Why CoW is the only sane primitive
The naïve alternative ("just create 10 new sandboxes from the template") loses everything the parent did since boot — installed packages, downloaded data, in-memory caches. Re-running setup 10× is wasteful and slow.
Snapshotting + CoW lets you bottle the post-setup state and pour copies of it as fast as you can fork+exec FC.
Files
agent/internal/api/fork.go—/forkand/fork-treehandlers.agent/internal/sandbox/manager.go—forkFromSnapshot,warmFork, the reflink rootfs step.agent/internal/snapstore/— per-snapshot download mutex (the thing that prevents 10 concurrent forks from racing ongsutil cp).infra/cloud-init/user-data-agent.sh—mkfs.xfs -m reflink=1on the data partition (this is the prereq).
Limits
- Each child is its own VM — costs an FC process, a netns, a NATID slot.

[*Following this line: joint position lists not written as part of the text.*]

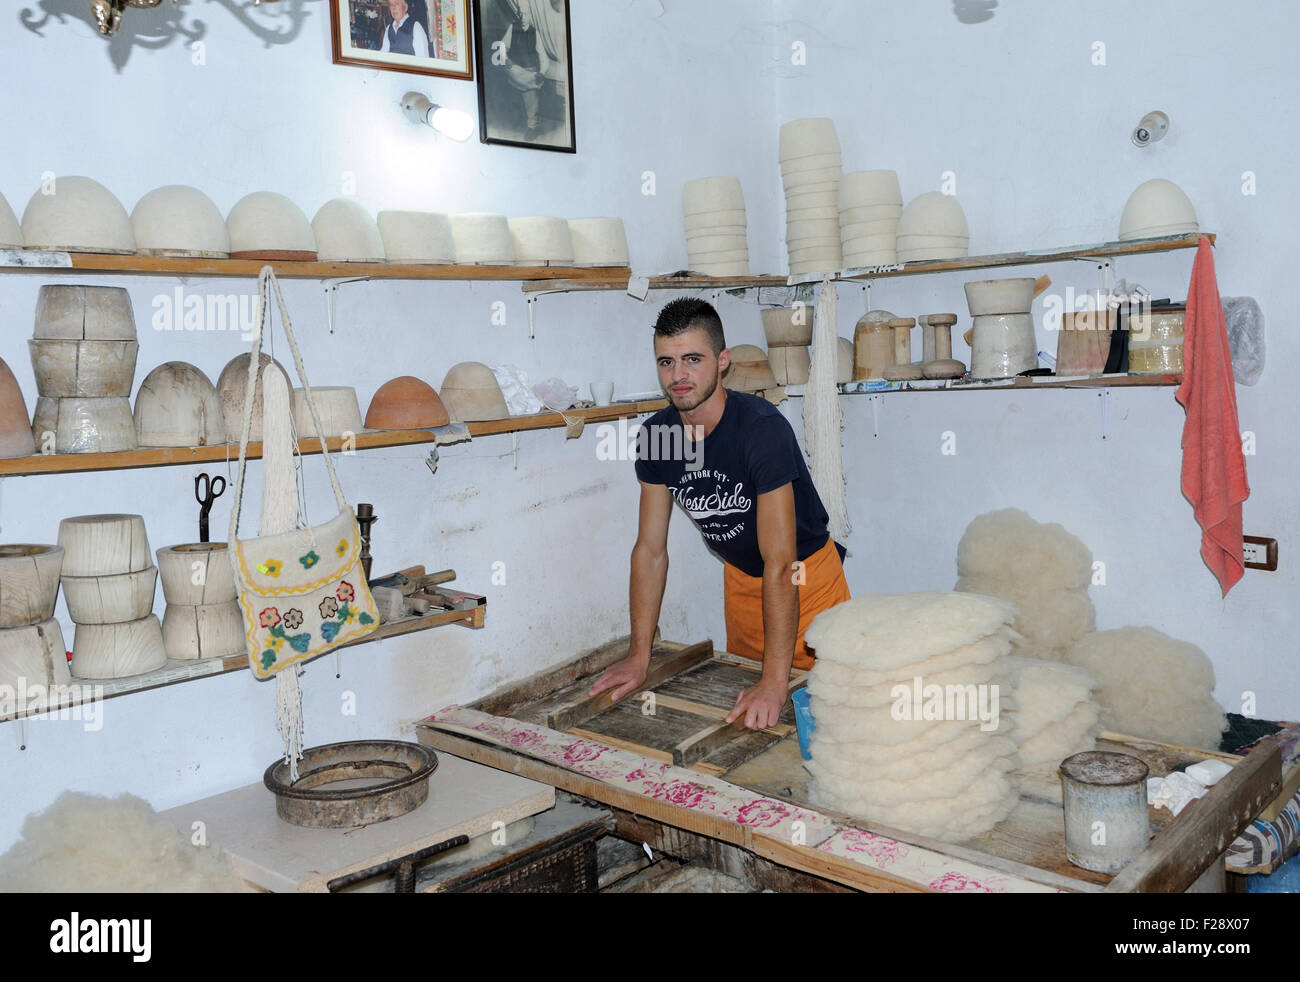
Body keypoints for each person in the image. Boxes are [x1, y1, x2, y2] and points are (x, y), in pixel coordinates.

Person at [590, 298, 851, 731]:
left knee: (830, 715)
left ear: (722, 361)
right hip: (745, 584)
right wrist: (640, 656)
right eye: (667, 362)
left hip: (806, 578)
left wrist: (774, 679)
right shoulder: (660, 436)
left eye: (693, 359)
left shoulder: (760, 430)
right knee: (752, 722)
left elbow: (782, 562)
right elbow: (650, 551)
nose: (679, 376)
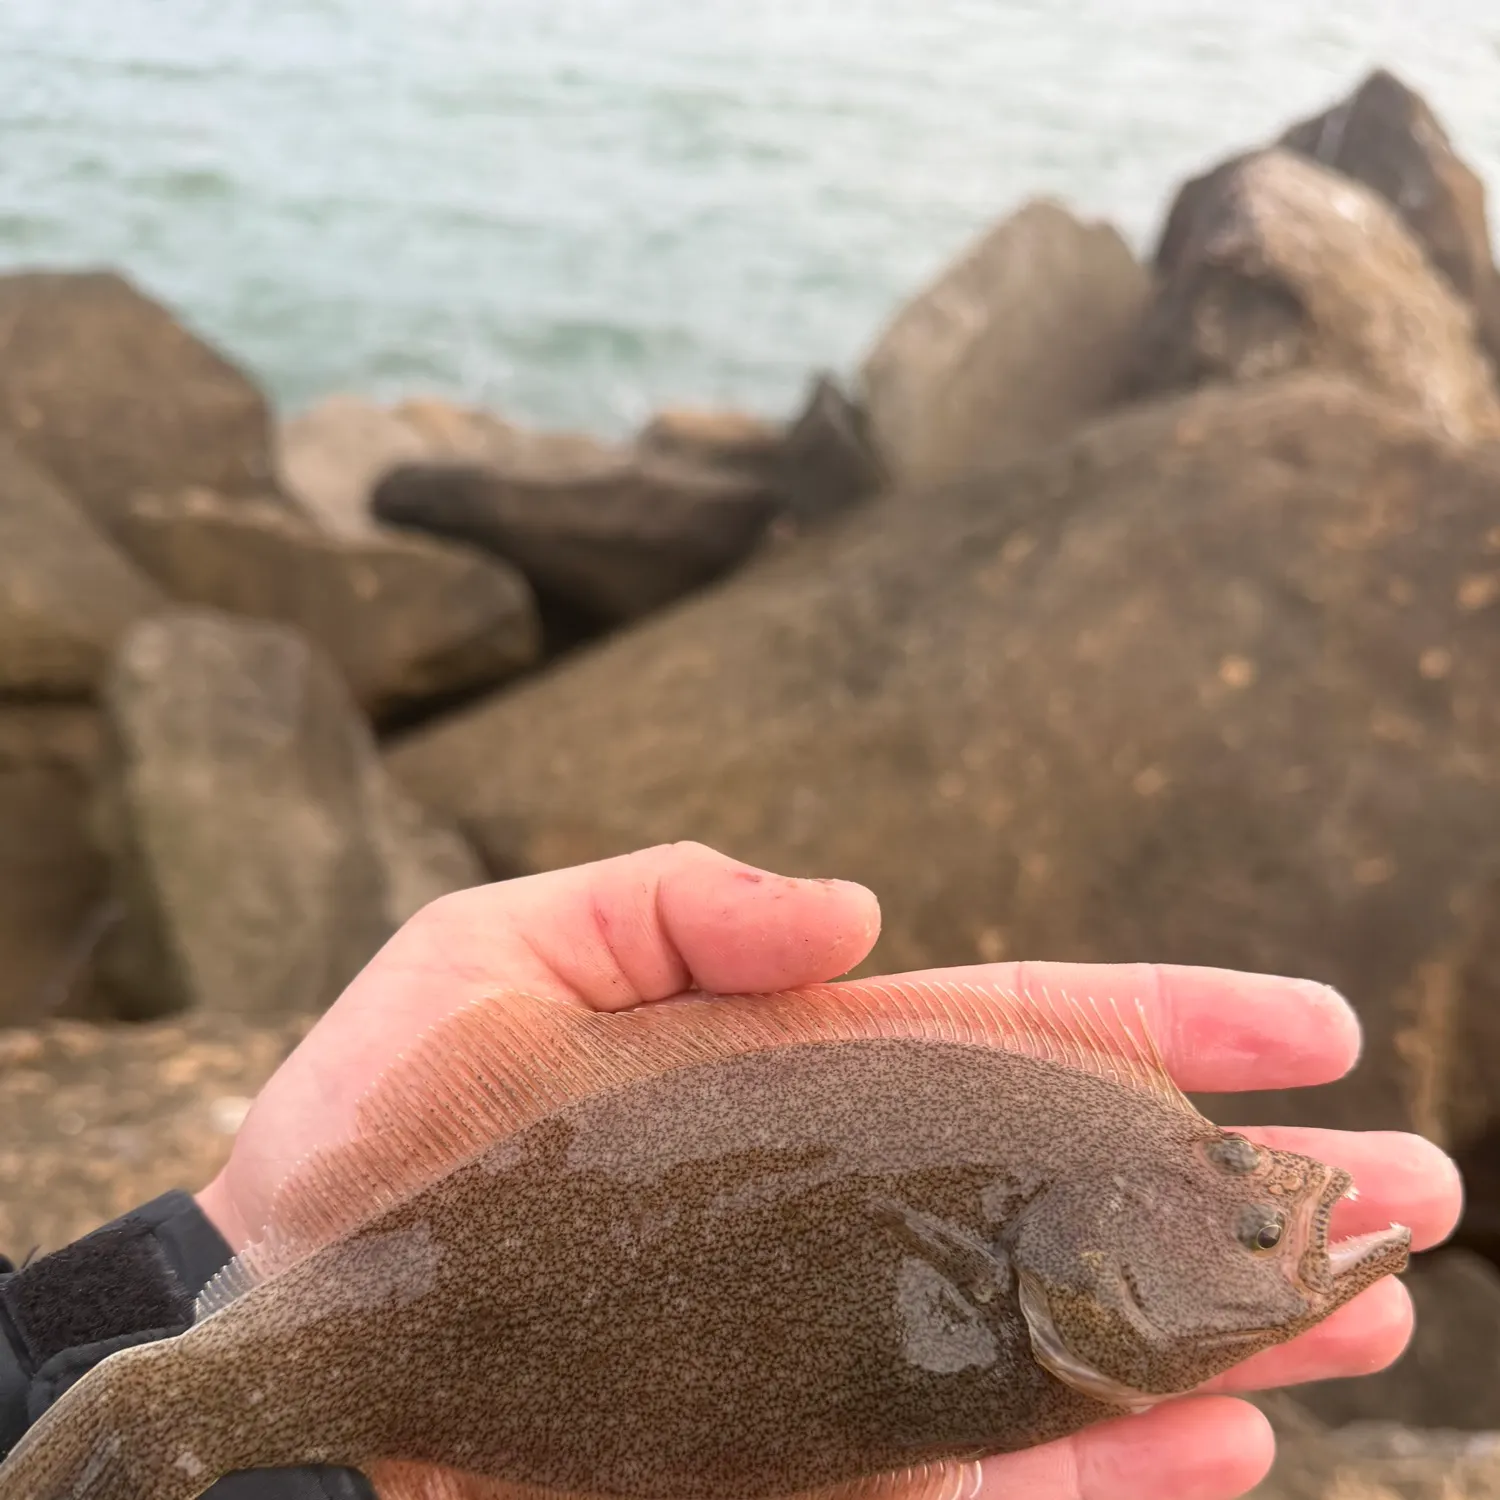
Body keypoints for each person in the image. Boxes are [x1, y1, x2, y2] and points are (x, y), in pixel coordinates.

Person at [0, 843, 1462, 1500]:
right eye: (1261, 1229)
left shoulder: (1079, 1194)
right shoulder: (1061, 1239)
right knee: (157, 1405)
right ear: (1102, 1246)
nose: (1290, 1241)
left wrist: (130, 1322)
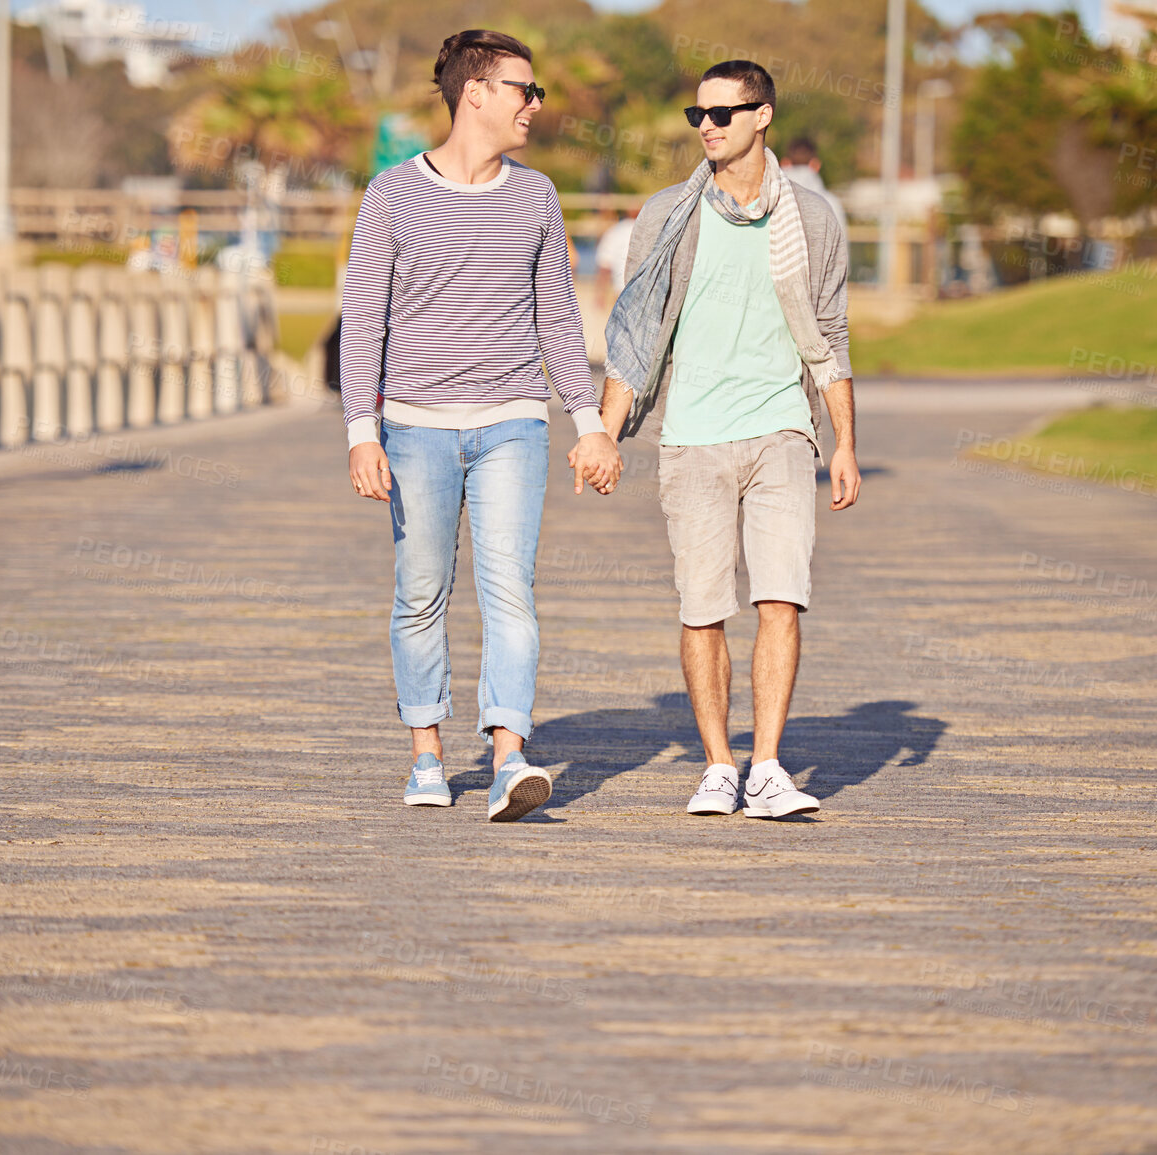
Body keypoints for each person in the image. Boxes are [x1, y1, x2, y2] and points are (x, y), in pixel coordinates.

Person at [342, 29, 623, 821]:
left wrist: (588, 423)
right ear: (475, 93)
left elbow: (558, 322)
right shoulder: (392, 195)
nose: (534, 105)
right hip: (414, 427)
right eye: (521, 90)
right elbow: (362, 321)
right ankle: (426, 755)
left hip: (511, 423)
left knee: (511, 592)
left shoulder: (536, 196)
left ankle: (509, 758)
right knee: (421, 592)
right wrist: (360, 431)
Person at [600, 59, 860, 820]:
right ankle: (719, 765)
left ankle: (769, 765)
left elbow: (831, 337)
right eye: (697, 115)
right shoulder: (666, 215)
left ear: (762, 116)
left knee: (780, 597)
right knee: (702, 606)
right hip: (691, 437)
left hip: (781, 426)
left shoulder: (811, 220)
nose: (706, 126)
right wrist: (605, 433)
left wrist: (842, 441)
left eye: (722, 113)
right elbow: (637, 332)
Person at [781, 137, 847, 227]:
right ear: (816, 164)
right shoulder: (831, 203)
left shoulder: (771, 200)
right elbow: (841, 239)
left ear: (785, 163)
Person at [594, 208, 636, 310]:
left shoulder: (614, 231)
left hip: (620, 289)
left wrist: (600, 295)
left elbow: (605, 265)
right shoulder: (650, 230)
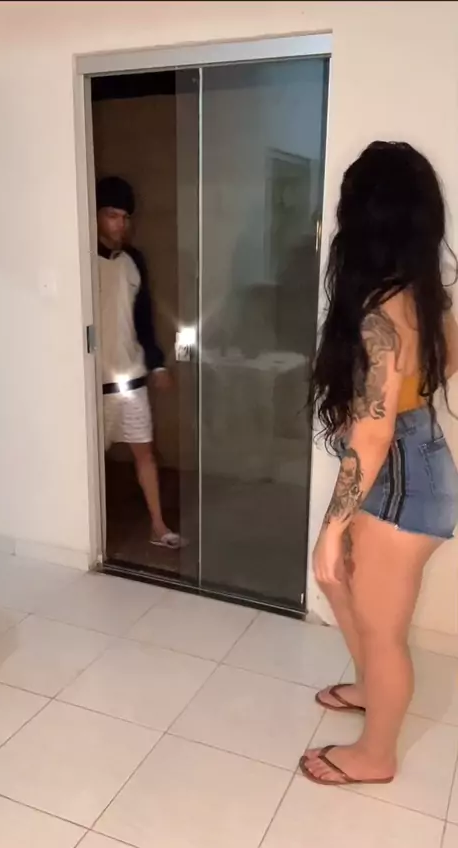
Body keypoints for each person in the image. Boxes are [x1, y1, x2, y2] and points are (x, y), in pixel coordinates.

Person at [301, 141, 458, 786]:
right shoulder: (426, 297)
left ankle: (376, 755)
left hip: (399, 481)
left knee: (382, 626)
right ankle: (371, 688)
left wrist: (331, 529)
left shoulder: (379, 317)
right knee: (344, 585)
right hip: (413, 466)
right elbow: (441, 367)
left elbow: (371, 439)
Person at [96, 175, 184, 549]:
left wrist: (157, 364)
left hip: (130, 377)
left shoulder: (133, 261)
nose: (121, 224)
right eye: (112, 215)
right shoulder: (79, 260)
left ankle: (158, 526)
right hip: (90, 381)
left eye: (125, 217)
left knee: (145, 453)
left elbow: (143, 319)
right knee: (87, 458)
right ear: (96, 215)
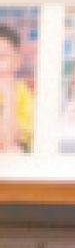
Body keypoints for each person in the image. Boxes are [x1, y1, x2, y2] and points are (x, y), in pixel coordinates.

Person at [0, 23, 35, 153]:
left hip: (12, 154)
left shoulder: (21, 92)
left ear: (16, 61)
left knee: (13, 151)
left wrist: (9, 96)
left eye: (1, 57)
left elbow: (9, 141)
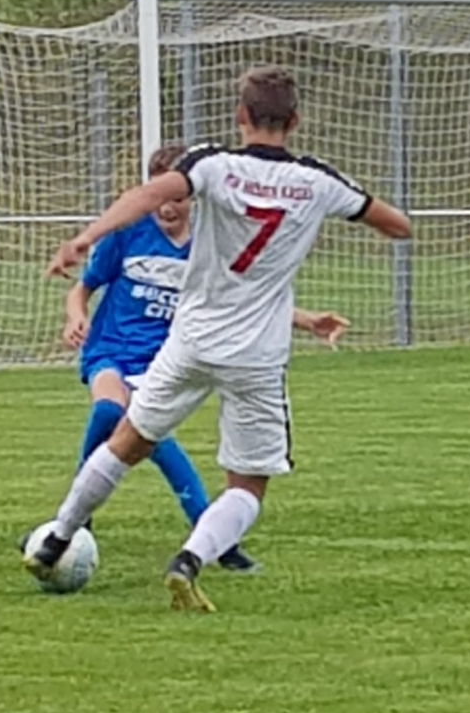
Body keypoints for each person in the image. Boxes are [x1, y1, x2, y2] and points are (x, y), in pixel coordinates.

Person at [24, 65, 411, 610]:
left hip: (191, 342)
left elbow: (149, 192)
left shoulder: (213, 164)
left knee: (128, 441)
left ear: (241, 115)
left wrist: (84, 238)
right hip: (255, 357)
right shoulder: (319, 181)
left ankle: (57, 536)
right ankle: (189, 560)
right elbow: (395, 225)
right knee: (248, 484)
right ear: (295, 120)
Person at [26, 142, 353, 575]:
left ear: (191, 198)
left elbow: (242, 303)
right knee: (110, 409)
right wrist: (75, 316)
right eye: (160, 197)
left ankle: (76, 524)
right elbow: (82, 287)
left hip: (163, 357)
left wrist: (310, 321)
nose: (168, 207)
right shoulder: (128, 234)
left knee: (148, 438)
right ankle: (77, 521)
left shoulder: (208, 245)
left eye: (177, 199)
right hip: (112, 350)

- Memory CoW shares pages until written; if your workload mutates the entire working set immediately, you'll pay almost
N×memory. - Reflink requires XFS (with
reflink=1) or btrfs. ext4 will fall back to a fullcp, which is multi-second for big rootfs. - The parent must be paused for the snapshot duration. We unpause as soon as
vm.stateis written (~35 ms), so this is rarely user-visible.